Can someone walk me though the basic work-flow of reading and writing data with classes generated from DDL?

I have defined some struct-like records using DDL. For example:

  class Customer {
     ustring FirstName;
     ustring LastName;
     ustring CardNo;
     long LastPurchase;
  }

I've compiled this to get a Customer class and included it into my project. I can easily see how to use this as input and output for mappers and reducers (the generated class implements Writable), but not how to read and write it to file.
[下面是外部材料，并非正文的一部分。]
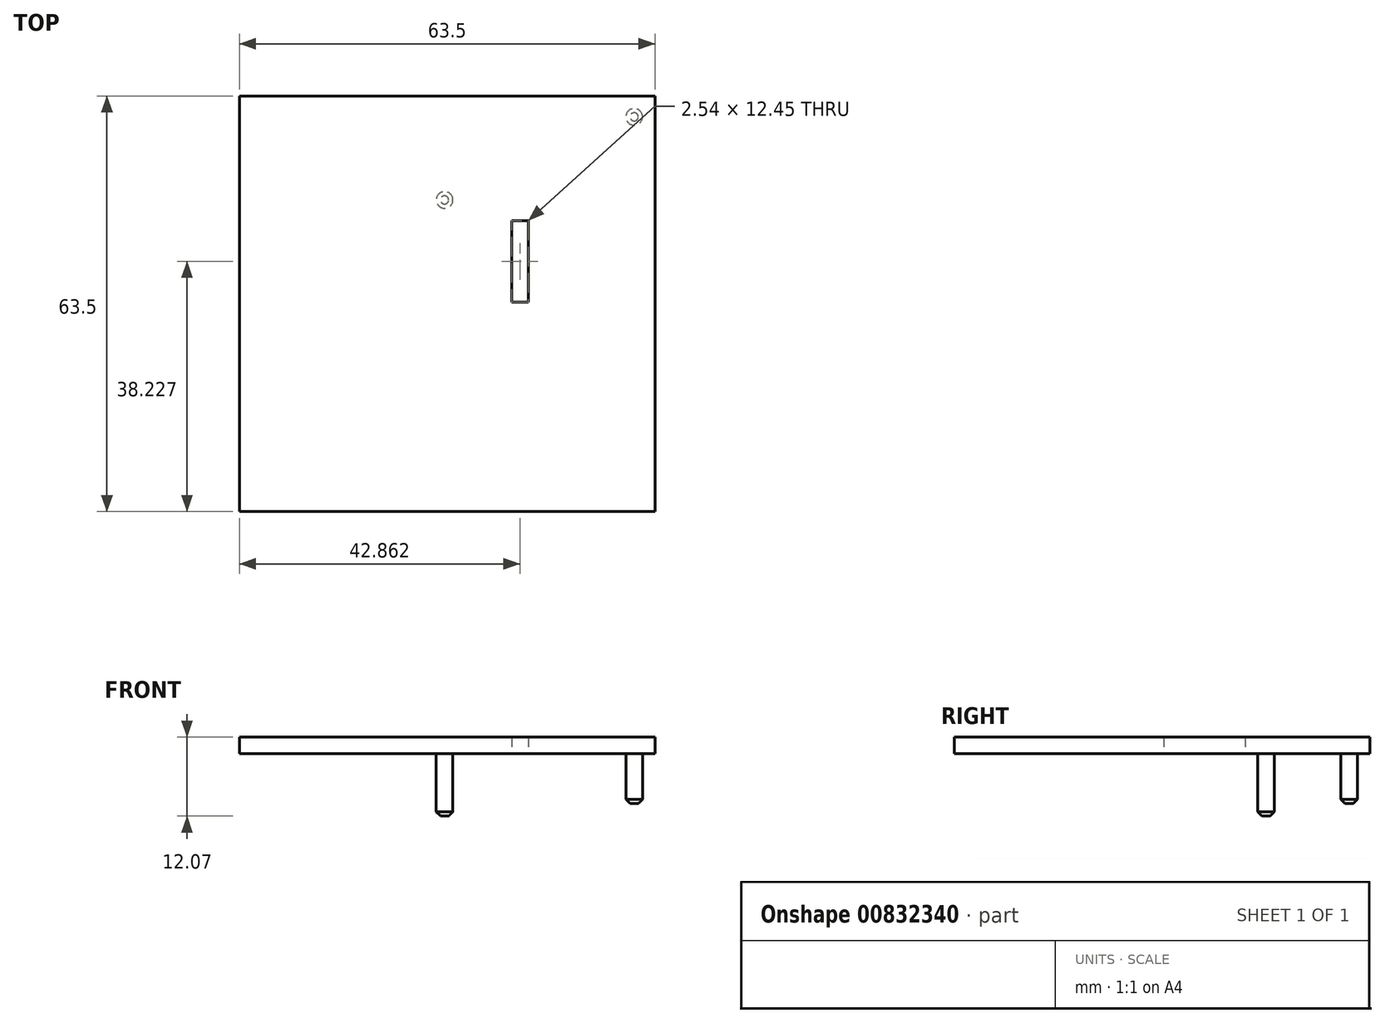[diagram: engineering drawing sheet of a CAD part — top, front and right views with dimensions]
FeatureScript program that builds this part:
annotation { "Feature Type Name" : "Feature", "Feature Type Description" : "" }
export const myFeature = defineFeature(function(context is Context, id is Id, definition is map)
    precondition{}
    {
        {
            var Q0;
            Q0=qCreatedBy(makeId("Top.planeOp"),FACE);
            var sketch = newSketch(context, id + "F0", { "sketchPlane" : qUnion([Q0])});
            skLineSegment(sketch, "E0.bottom", {"start": v(0, 0) * mm, "end": v(63.5, 0) * mm});
            skLineSegment(sketch, "E0.top", {"start": v(0, 63.5) * mm, "end": v(63.5, 63.5) * mm});
            skLineSegment(sketch, "E0.left", {"start": v(0, 0) * mm, "end": v(0, 63.5) * mm});
            skLineSegment(sketch, "E0.right", {"start": v(63.5, 0) * mm, "end": v(63.5, 63.5) * mm});
            skLineSegment(sketch, "E1.bottom", {"start": v(41.6, 44.45) * mm, "end": v(44.13, 44.45) * mm});
            skLineSegment(sketch, "E1.top", {"start": v(41.6, 32) * mm, "end": v(44.13, 32) * mm});
            skLineSegment(sketch, "E1.left", {"start": v(41.6, 44.45) * mm, "end": v(41.6, 32) * mm});
            skLineSegment(sketch, "E1.right", {"start": v(44.13, 44.45) * mm, "end": v(44.13, 32) * mm});
            skCircle(sketch, "E2", {"center": v(60.32, 60.32) * mm, "radius": 1.27 * mm});
            skCircle(sketch, "E3", {"center": v(31.35, 47.62) * mm, "radius": 1.27 * mm});
            skPoint(sketch, "E4", {"position": v(42.86, 44.45) * mm});
            skSolve(sketch);
        }
        {
            var Q0;
            Q0 = qSketchRegion(id + "F0", true);
            extrude(context, id + "F1", {"entities" : qUnion([Q0]), "depth" : 2.54 * mm, "offsetDistance" : 25.4 * mm});
        }
        {
            var Q0;
            Q0=qCreatedBy(makeId("Top.planeOp"),FACE);
            var sketch = newSketch(context, id + "F2", { "sketchPlane" : qUnion([Q0])});
            skCircle(sketch, "E5.0", {"center": v(31.35, 47.62) * mm, "radius": 1.27 * mm});
            skCircle(sketch, "E5.1", {"center": v(60.32, 60.32) * mm, "radius": 1.27 * mm});
            skSolve(sketch);
        }
        {
            var Q0;
            Q0 = qSketchRegion(id + "F2", true);
            extrude(context, id + "F3", {"entities" : qUnion([Q0]), "operationType" : NewBodyOperationType.ADD, "depth" : 2.54 * mm, "offsetDistance" : 25.4 * mm, "hasSecondDirection" : true, "secondDirectionOppositeDirection" : true, "secondDirectionDepth" : 7.62 * mm});
        }
        {
            var Q0;
            Q0=makeQuery(id+"F2.imprint","IMPRINT",FACE,{"disambiguationData":[TD([[makeQuery(id+"F2.imprint","IMPRINT",EDGE,{"derivedFrom":sQuery(id+"F2.wireOp",EDGE,"E5.0")}),1.0]])]});
            extrude(context, id + "F4", {"entities" : qUnion([Q0]), "operationType" : NewBodyOperationType.ADD, "oppositeDirection" : true, "depth" : 9.52 * mm, "offsetDistance" : 25.4 * mm});
        }
        {
            var Q0;
            Q0=makeQuery(id+"F3.opExtrude","CAP_EDGE",EDGE,{"disambiguationData":[OSD([sQuery(id+"F2.wireOp",EDGE,"E5.1")])],"isStart":true});
            var Q1;
            Q1=makeQuery(id+"F4.opExtrude","CAP_EDGE",EDGE,{"disambiguationData":[OSD([sQuery(id+"F2.wireOp",EDGE,"E5.0")])],"isStart":false});
            chamfer(context, id + "F5", {"entities" : qUnion([Q0, Q1]), "width" : 0.65 * mm, "tangentPropagation" : true});
        }
    });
The JavaDoc for the org.apache.hadoop.record package talks about serializing these records in Binary, CSV or XML format. How do I actually do that? Say my reducer produces IntWritable keys and Customer values. What OutputFormat do I use to write the result in CSV format? What InputFormat would I use to read the resulting files in later, if I wanted to perform analysis over them?

分享到QQ

分享到微博

如果你对这篇内容有疑问，欢迎到本站社区发帖提问参与讨论，获取更多帮助，或者扫码二维码加入 Web 技术交流群。

发布评论

需要登录才能够评论，你可以免费注册一个本站的账号。

明月夜 2024-09-08 09:53:29

好的，所以我想我已经弄清楚了。我不确定这是否是最直接的方法，所以如果您知道更简单的工作流程，请纠正我。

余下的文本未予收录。